Problem: Let three circle $(A)$, $(B)$, $(C)$ , let $A_c$ be arbitrary point in the circle $(C)$. Construct the circle $(O_1)$ through $A_c$ tangent to $(C)$ and $(B)$, denote $(O_1)$ tangent to $(B)$ at point $A_b$; Construct the circle $(O_2)$ through $A_b$ tangent to $(B)$ and $(A)$, denote $(O_2)$ tangent to $(A)$ at point $B_a$; Construct the circle $(O_3)$ through  $B_a$ tangent to $(A)$ and $(C)$, denote $(O_3)$ tangent to $(C)$ at point $B_c$; Construct the circle $(O_4)$ through $B_c$ tangent to $(C)$ and $(B)$, denote $(O_4)$ tangent to $(B)$ at point $C_b$; Construct the circle $(O_5)$ through  $C_b$ tangent to $(B)$ and $(A)$, $(O_5)$ tangent to $(A)$
at point $C_a$; Construct the circle $(O_6)$ through $C_a$ tangent to $(A)$ and $(C)$, then

[![enter image description here][1]][1]
1) By the [Nine Circle Theorem](https://mathworld.wolfram.com/NineCirclesTheorem.html) $O_6$ also tangent to $(O_1)$ but new: the point of tangency is $A_c$. 
2) Six points $A_c, A_b, B_a, B_c, C_b, C_a $ lie on a circle.

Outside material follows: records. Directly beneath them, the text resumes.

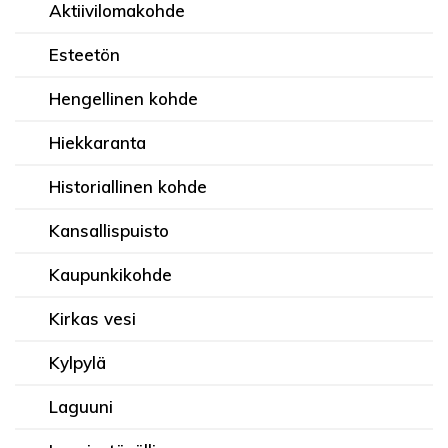
Aktiivilomakohde
Esteetön
Hengellinen kohde
Hiekkaranta
Historiallinen kohde
Kansallispuisto
Kaupunkikohde
Kirkas vesi
Kylpylä
Laguuni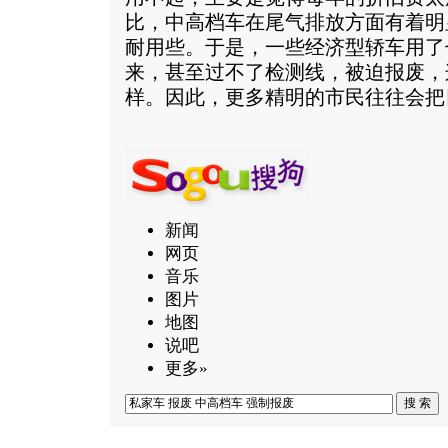
比，中高档车在尾气排放方面有着明
耐用些。于是，一些经济型轿车用了
来，甚至过不了检测线，被迫报废，
样。因此，更多精明的市民往往会把
新闻
网页
音乐
图片
地图
说吧
更多»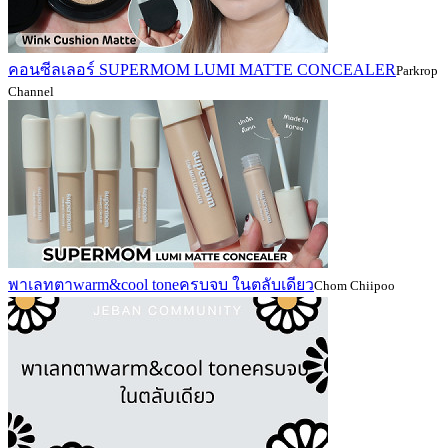
คอนซีลเลอร์ SUPERMOM LUMI MATTE CONCEALER
Parkrop
Channel
พาเลทตาwarm&cool toneครบจบ ในตลับเดียว
Chom Chiipoo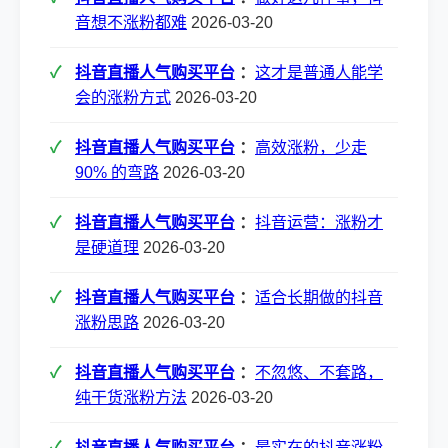
音想不涨粉都难
2026-03-20
抖音直播人气购买平台
：
这才是普通人能学
会的涨粉方式
2026-03-20
抖音直播人气购买平台
：
高效涨粉，少走
90% 的弯路
2026-03-20
抖音直播人气购买平台
：
抖音运营：涨粉才
是硬道理
2026-03-20
抖音直播人气购买平台
：
适合长期做的抖音
涨粉思路
2026-03-20
抖音直播人气购买平台
：
不忽悠、不套路，
纯干货涨粉方法
2026-03-20
抖音直播人气购买平台
：
最实在的抖音涨粉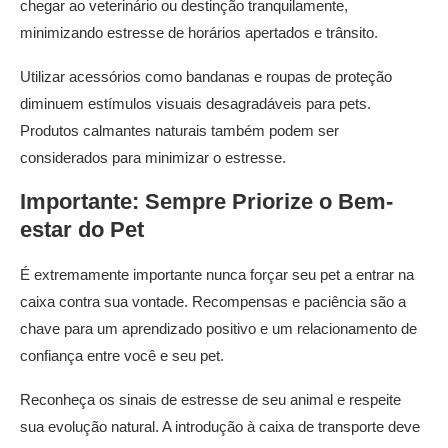
chegar ao veterinário ou destinção tranquilamente,
minimizando estresse de horários apertados e trânsito.
Utilizar acessórios como bandanas e roupas de proteção
diminuem estímulos visuais desagradáveis para pets.
Produtos calmantes naturais também podem ser
considerados para minimizar o estresse.
Importante: Sempre Priorize o Bem-
estar do Pet
É extremamente importante nunca forçar seu pet a entrar na
caixa contra sua vontade. Recompensas e paciência são a
chave para um aprendizado positivo e um relacionamento de
confiança entre você e seu pet.
Reconheça os sinais de estresse de seu animal e respeite
sua evolução natural. A introdução à caixa de transporte deve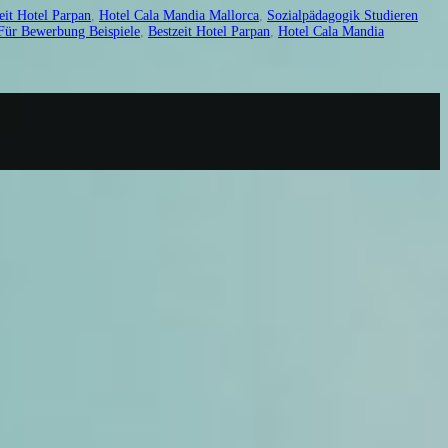
eit Hotel Parpan
,
Hotel Cala Mandia Mallorca
,
Sozialpädagogik Studieren
Für Bewerbung Beispiele
,
Bestzeit Hotel Parpan
,
Hotel Cala Mandia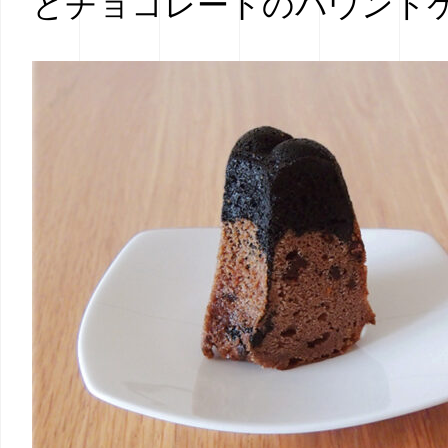
とチョコレートのパウンド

**Remarks**: This result 2. show that this configuration is special configuration of [Eight Circle theorem](https://vi.wikipedia.org/wiki/%C4%90%E1%BB%8Bnh_l%C3%BD_t%C3%A1m_%C4%91%C6%B0%E1%BB%9Dng_tr%C3%B2n), when two big circles coincide, please see [Eight Circle theorem](https://vi.wikipedia.org/wiki/%C4%90%E1%BB%8Bnh_l%C3%BD_t%C3%A1m_%C4%91%C6%B0%E1%BB%9Dng_tr%C3%B2n)

3) Three lines $O_1O_4, O_2O_5, O_3O_6$ are concurrent;
4) Three lines $AO_1, BO_3, CO_5$ are concurrent
5) Three line $AO_2, BO_4, CO_6$ are concurrent
6) The points of concurrence in (3), (4), (5) are collinear.

>> **Question**: I am looking for a proof the result above

  [1]: https://i.sstatic.net/J9Xn8.png